▸ **ARTICLE**:
Thèmes très sensibles. Au début du XXe siècle, les mises en cause des données factuelles considérées comme le support de l’édifice dogmatique du catholicisme ont déclenché la crise moderniste dans une très grande violence, principalement en France. L’un des spécialistes du « modernisme » théologique, Emile Poulat, pense qu’il s’agit d’un « ébranlement profond » (Poulat, 1996). L’Église autoritaire de 1907 avait cependant encore assez de pouvoir pour geler tout débat délicat, faire taire sur cette question les chercheurs qu’elle contrôlait et le clergé. L’étau s’est desserré lentement jusqu’à Vatican II qui a libéré la recherche. Cependant, vingt ans après, Poulat estime que la crise éclate « à ciel ouvert », affectant la situation du catholicisme (Poulat, 1982, p. 30). En 2013, Jean-Pierre Bacot juge l’état général de l’Église de France catastrophique : 40 000 prêtres en 1975, 17 000 en 2010 et, selon ses estimations, un millier en 2025 avec une Église réduite à des restes (Bacot, 2013). Selon tous les historiens, l’origine n’est pas simplement à chercher dans un déficit d’aggiornamento pastoral, qui pourrait être surmonté dans des changements du visage de l’institution ecclésiale. Plus profondément règne un malaise intellectuel concernant le contenu du message délivré. Il remonte à la crise moderniste. Un retour s’impose donc sur ce moment historique. Nous allons circonscrire la crise moderniste, en dégager des enjeux à travers son impact sur la littérature et une analogie avec ce qui s’est passé en philosophie. Puis nous reviendrons sur l’Église actuelle.

▸ **JEU DE DONNÉES**:
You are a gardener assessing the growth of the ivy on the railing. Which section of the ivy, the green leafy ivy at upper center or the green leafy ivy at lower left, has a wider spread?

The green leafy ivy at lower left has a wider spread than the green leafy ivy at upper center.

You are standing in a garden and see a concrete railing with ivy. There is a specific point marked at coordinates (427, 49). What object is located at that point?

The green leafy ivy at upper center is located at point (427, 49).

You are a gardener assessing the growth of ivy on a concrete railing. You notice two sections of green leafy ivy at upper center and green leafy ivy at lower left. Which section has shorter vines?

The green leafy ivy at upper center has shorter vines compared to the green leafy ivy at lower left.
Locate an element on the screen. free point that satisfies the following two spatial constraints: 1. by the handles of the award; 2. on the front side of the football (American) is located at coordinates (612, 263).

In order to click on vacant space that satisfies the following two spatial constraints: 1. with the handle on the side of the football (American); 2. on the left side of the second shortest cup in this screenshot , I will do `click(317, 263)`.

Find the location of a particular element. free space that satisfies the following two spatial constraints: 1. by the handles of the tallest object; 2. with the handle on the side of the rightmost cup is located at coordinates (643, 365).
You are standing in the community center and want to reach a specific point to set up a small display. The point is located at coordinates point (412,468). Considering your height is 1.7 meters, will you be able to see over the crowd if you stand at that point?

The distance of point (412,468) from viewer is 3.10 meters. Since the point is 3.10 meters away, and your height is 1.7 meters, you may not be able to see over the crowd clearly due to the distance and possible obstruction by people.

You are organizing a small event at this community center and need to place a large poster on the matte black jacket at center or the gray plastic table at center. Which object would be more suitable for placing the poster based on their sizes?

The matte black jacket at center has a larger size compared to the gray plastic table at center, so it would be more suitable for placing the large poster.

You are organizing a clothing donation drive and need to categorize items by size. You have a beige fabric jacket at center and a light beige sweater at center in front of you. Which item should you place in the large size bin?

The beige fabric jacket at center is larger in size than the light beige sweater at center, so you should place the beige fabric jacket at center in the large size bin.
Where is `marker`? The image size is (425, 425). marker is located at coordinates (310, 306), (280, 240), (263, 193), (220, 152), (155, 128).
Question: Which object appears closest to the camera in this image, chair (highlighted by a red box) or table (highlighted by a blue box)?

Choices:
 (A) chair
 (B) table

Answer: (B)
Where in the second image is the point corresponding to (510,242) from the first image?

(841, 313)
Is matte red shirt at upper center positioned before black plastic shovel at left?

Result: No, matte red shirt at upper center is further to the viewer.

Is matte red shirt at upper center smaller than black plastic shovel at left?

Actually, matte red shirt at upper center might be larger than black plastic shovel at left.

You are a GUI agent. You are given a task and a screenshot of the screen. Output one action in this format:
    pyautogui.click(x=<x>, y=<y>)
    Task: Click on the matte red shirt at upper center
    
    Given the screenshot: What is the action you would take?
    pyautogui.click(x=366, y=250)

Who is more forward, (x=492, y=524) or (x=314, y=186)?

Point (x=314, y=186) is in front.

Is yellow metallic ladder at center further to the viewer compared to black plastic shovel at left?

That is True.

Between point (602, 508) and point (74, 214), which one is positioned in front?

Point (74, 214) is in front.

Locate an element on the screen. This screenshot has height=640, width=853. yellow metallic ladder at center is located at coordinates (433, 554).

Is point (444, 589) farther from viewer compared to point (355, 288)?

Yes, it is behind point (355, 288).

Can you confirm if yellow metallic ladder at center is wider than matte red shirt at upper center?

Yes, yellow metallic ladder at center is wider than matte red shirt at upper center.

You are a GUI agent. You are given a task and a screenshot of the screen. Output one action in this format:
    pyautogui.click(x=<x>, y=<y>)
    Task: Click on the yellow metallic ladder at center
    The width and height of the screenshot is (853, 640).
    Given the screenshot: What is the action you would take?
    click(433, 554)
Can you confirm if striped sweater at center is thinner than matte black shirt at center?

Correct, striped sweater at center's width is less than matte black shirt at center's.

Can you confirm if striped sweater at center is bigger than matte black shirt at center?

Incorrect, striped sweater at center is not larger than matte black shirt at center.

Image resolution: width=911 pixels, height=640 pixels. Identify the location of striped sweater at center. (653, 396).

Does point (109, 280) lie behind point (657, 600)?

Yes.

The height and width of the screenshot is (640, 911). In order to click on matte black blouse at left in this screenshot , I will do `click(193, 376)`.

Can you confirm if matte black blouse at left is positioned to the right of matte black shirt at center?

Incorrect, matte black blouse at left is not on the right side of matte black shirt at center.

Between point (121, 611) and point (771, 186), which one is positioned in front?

▸ **VOS TÂCHES**:
(a) Relevez, dans l'ordre où elles apparaissent, toutes les années écrites en quatre chiffres dans l'article sur la crise moderniste.
(b) Rédigez la suite de l'article sur la crise moderniste.
Les données ne servent à rien ici.

▸ **RÉPONSES ATTENDUES**:
(a) 1996, 1907, 1982, 2013, 1975, 2010, 2025

(b)
La crise moderniste
La crise moderniste en France s’est déroulée dans ce pays sous l’égide d’une figure intellectuelle d’envergure, mais refoulée par l’appareil ecclésiastique : Alfred Loisy (1857 – 1940), théologien et prêtre spécialisé dans les études bibliques. Les découvertes de Loisy sont troublantes dans le cadre de la doctrine offi cielle de l’Église de l’époque. Celle-ci considère que la Bible et tous les faits qu’elle relate sont vrais puisque garantis par l’autorité divine qu’attesteraient les miracles. Les théologiens n’ont plus qu’à dégager le sens de ces faits, soit les dogmes que définit l’Église infailliblement, par exemple la divinité de Jésus.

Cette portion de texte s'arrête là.